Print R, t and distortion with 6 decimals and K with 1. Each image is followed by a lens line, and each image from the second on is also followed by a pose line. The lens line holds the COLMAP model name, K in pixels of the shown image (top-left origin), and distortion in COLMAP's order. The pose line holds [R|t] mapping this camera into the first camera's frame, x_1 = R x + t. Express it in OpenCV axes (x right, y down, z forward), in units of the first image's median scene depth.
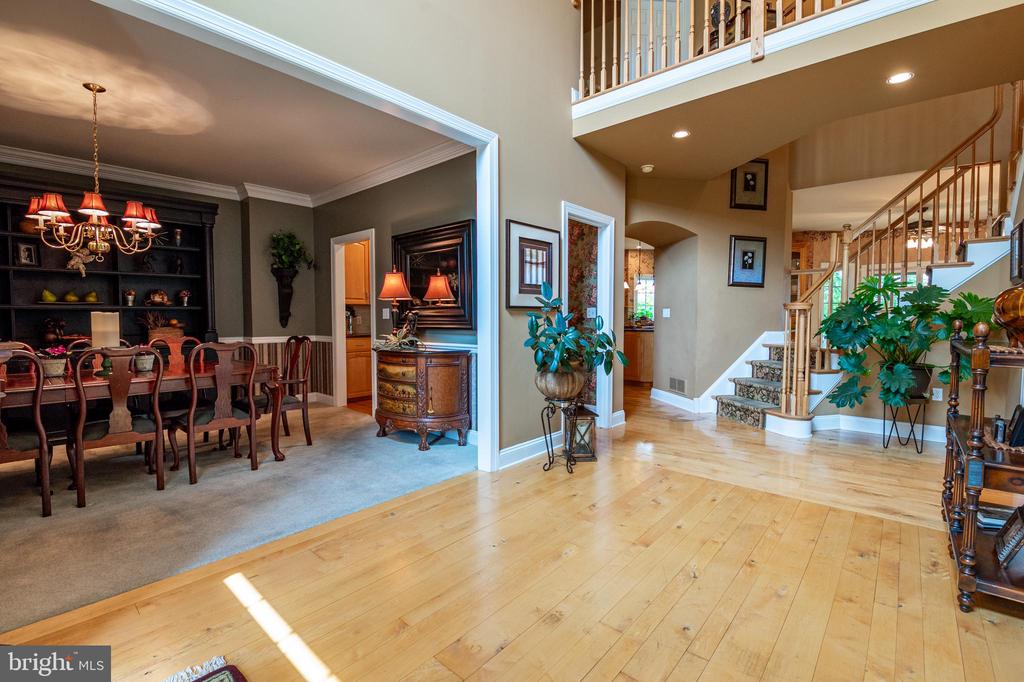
lens RADIAL K [[452.6, 0, 513.1], [0, 452.6, 333.8], [0, 0, 1]] dist [-0.014904, -0.000686]
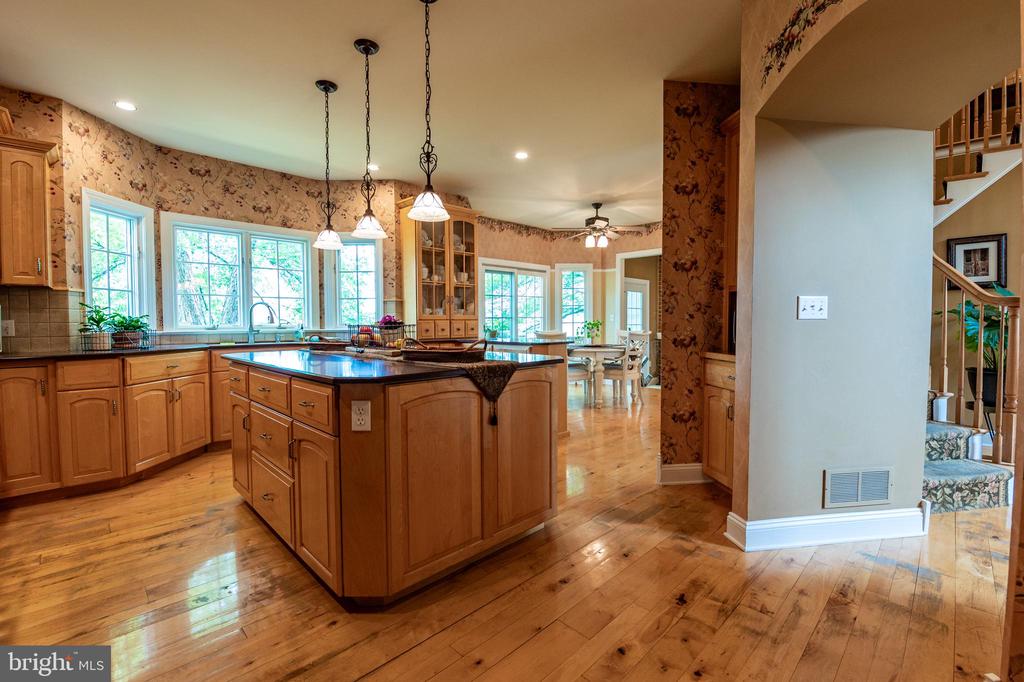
lens RADIAL K [[447.4, 0, 515.1], [0, 447.4, 339.4], [0, 0, 1]] dist [-0.001474, -0.009449]
pose [[0.060957, -0.037261, 0.997445, -0.071266], [0.041318, 0.998541, 0.034777, -0.068733], [-0.997285, 0.039093, 0.062408, 2.001249]]
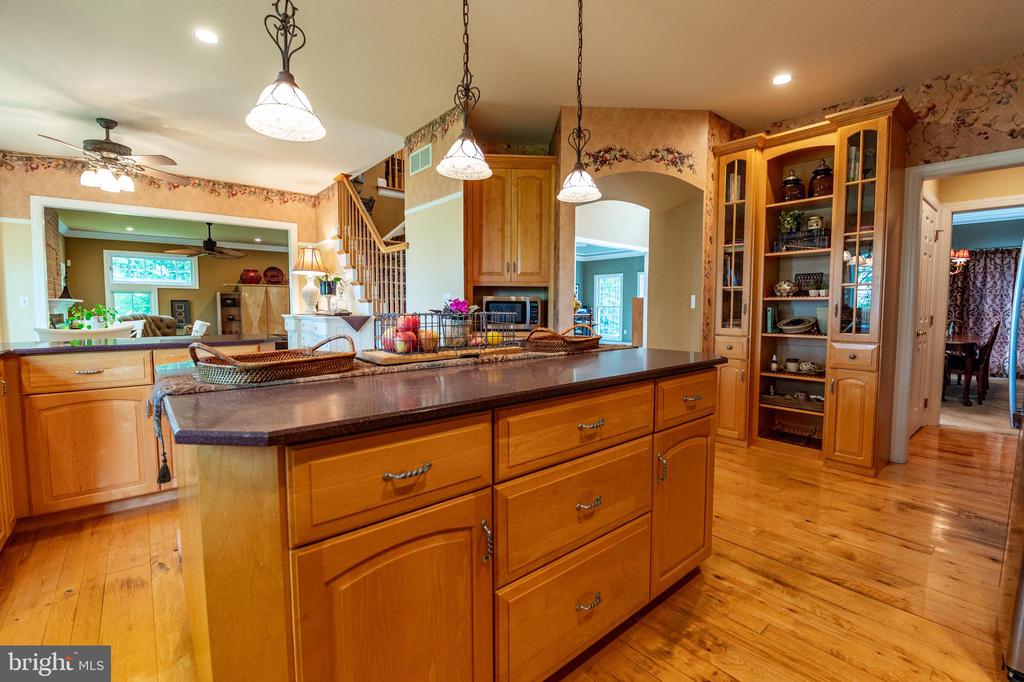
lens RADIAL K [[447.4, 0, 515.1], [0, 447.4, 339.4], [0, 0, 1]] dist [-0.001474, -0.009449]
pose [[-0.989761, -0.011582, 0.142263, 0.516219], [0.004321, 0.993814, 0.110970, -0.100439], [-0.142668, 0.110449, -0.983589, 2.726135]]
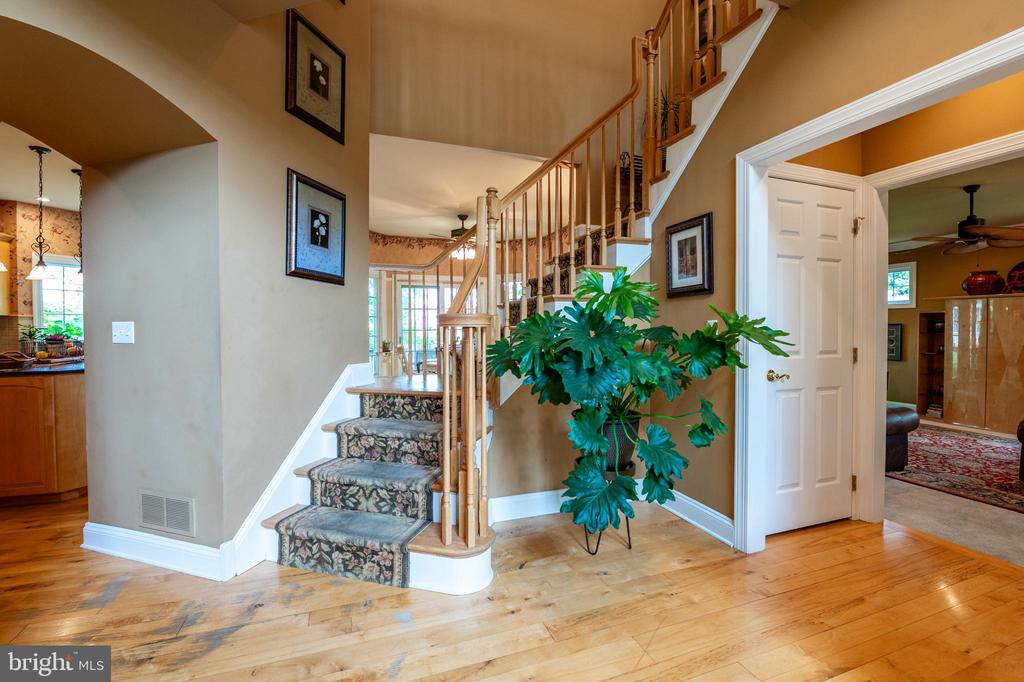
lens RADIAL K [[447.4, 0, 515.1], [0, 447.4, 339.4], [0, 0, 1]] dist [-0.001474, -0.009449]
pose [[0.480547, -0.020826, 0.876722, 0.268201], [0.034680, 0.999387, 0.004731, -0.048049], [-0.876283, 0.028131, 0.480975, 0.840375]]
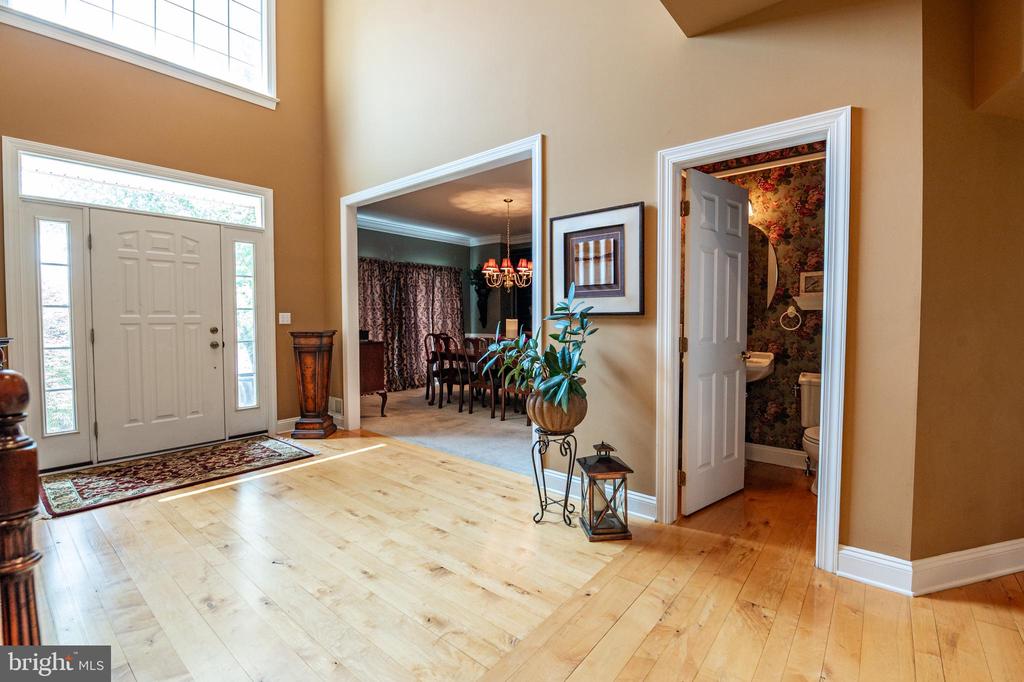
lens RADIAL K [[447.4, 0, 515.1], [0, 447.4, 339.4], [0, 0, 1]] dist [-0.001474, -0.009449]
pose [[0.029711, 0.041987, -0.998676, 0.815207], [-0.040453, 0.998349, 0.040770, -0.040815], [0.998740, 0.039188, 0.031361, 0.834484]]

**WHAT TO DO:** Which of the lines above contain the string "pose"? Copy out each such line in full, treating uppercase and lowercase letters as different.

**WORKED SOLUTION:**
Print R, t and distortion with 6 decimals and K with 1. Each image is followed by a lens line, and each image from the second on is also followed by a pose line. The lens line holds the COLMAP model name, K in pixels of the shown image (top-left origin), and distortion in COLMAP's order. The pose line holds [R|t] mapping this camera into the first camera's frame, x_1 = R x + t. Express it in OpenCV axes (x right, y down, z forward), in units of the first image's median scene depth.
pose [[0.060957, -0.037261, 0.997445, -0.071266], [0.041318, 0.998541, 0.034777, -0.068733], [-0.997285, 0.039093, 0.062408, 2.001249]]
pose [[-0.989761, -0.011582, 0.142263, 0.516219], [0.004321, 0.993814, 0.110970, -0.100439], [-0.142668, 0.110449, -0.983589, 2.726135]]
pose [[0.480547, -0.020826, 0.876722, 0.268201], [0.034680, 0.999387, 0.004731, -0.048049], [-0.876283, 0.028131, 0.480975, 0.840375]]
pose [[0.029711, 0.041987, -0.998676, 0.815207], [-0.040453, 0.998349, 0.040770, -0.040815], [0.998740, 0.039188, 0.031361, 0.834484]]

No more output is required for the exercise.